Palmyre sera libérée un jour grâce aux Syriennes et aux Syriens qui résistent à la face d’un monde aveugle et sourd. Mais Palmyre aura à jamais été défigurée par les monstres de ce siècle.
Tombeau de Palmyre
Et c’est pourquoi le livre de Paul Veyne est si précieux. Dans sa magnifique fresque de l’histoire palmyréenne, il offre à voir et à comprendre ce que fut, aux confins de l’Empire romain et de la Perse, ce moment de notre humanité. Il nous rend présent, palpable, ce que les jihadistes voudraient effacer, éradiquer, réduire en poussières insaisissables.
La densité d’informations de cet essai est impressionnante, bien qu’elle ne pèse jamais sur un récit enlevé, parfois captivant, souvent pittoresque. On saisit enfin ce qu’est d’être Romain pour un Araméen, comment d’immenses fortunes ont pu se nourrir des caravanes à Palmyre, comment Zénobie a pu croire le pouvoir suprême de l’Empire à portée de sa main. Le cahier de photographies centrales fait écho aux descriptions d’architecture et d’urbanisme. Ce n’est pas Palmyre comme si vous y étiez, c’est Palmyre comme elle aurait dû, une fois entrée dans l’Histoire, y demeurer intacte.
L’érudition est fluide dans cet essai, fluide comme une conversation au coin du feu, comme une ballade dans ce désert si proche et si lointain. On devine ce qu’il a fallu mobiliser de science et d’intelligence pour conjurer désespoir et accablement. Car y céder aurait été faire le jeu des monstres aujourd’hui déchaînés en Syrie. Paul Veyne, en dressant ce tombeau à Palmyre, illustre l’Histoire dans ce qu’elle a de plus noble, car elle nous élève vers la mémoire, donc l’espoir. Qu’il en soit remercié.
Jean-Pierre Filiu (*)
Palmyre. L’irremplaçable trésor, par Paul Veyne,
Albin Michel, 144 p., 14,50 euros (en librairie le 2 novembre).

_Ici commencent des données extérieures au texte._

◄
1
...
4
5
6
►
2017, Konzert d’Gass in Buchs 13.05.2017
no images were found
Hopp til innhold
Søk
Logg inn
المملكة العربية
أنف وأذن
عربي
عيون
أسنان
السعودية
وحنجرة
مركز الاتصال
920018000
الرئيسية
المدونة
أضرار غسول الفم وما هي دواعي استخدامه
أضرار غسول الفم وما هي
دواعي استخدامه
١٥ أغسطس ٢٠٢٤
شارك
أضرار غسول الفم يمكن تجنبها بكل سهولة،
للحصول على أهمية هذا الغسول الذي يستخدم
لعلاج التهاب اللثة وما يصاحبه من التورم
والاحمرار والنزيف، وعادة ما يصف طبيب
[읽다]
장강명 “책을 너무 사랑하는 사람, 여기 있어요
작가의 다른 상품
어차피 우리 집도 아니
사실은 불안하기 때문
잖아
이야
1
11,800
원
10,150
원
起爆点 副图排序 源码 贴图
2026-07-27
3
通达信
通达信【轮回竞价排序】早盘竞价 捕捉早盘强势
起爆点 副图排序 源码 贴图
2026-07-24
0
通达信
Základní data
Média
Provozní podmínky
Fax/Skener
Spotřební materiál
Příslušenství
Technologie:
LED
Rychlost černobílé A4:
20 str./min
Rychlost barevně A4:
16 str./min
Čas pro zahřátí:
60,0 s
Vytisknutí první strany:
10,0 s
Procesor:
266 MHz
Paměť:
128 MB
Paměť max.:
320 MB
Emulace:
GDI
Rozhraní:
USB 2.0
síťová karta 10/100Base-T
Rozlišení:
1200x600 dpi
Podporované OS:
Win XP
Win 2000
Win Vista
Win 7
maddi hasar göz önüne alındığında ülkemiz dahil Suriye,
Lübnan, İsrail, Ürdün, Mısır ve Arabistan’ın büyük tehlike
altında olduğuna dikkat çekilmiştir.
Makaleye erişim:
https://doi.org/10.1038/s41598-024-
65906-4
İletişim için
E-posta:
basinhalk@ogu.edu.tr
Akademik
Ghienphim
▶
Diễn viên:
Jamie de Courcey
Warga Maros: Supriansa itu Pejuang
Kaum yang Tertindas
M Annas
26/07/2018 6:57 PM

(*) Jean-Pierre Filiu est professeur des universités à Sciences Po (Paris) en histoire du Moyen-Orient contemporain. Il vient de publier «Les Arabes, leur destin et le nôtre», aux Editions La Découverte.
Paul Veyne, bio express
Professeur honoraire au Collège de France, Paul Veyne, né en 1930, est l’un des plus grands historiens de l’Antiquité romaine. Il a publié chez Albin Michel, une oeuvre importante dont, récemment, « Quand notre monde est devenu chrétien », « Foucault, sa pensée, sa personne », « Mon musée imaginaire », et une traduction de « l’Enéide ». Lauréat en 2014 du prix Femina essai avec un merveilleux livre de souvenirs, « Et dans l’éternité je ne m’ennuierai pas », il publie, ce 2 novembre 2015, « Palmyre. L’irremplaçable trésor » (toujours chez Albin Michel).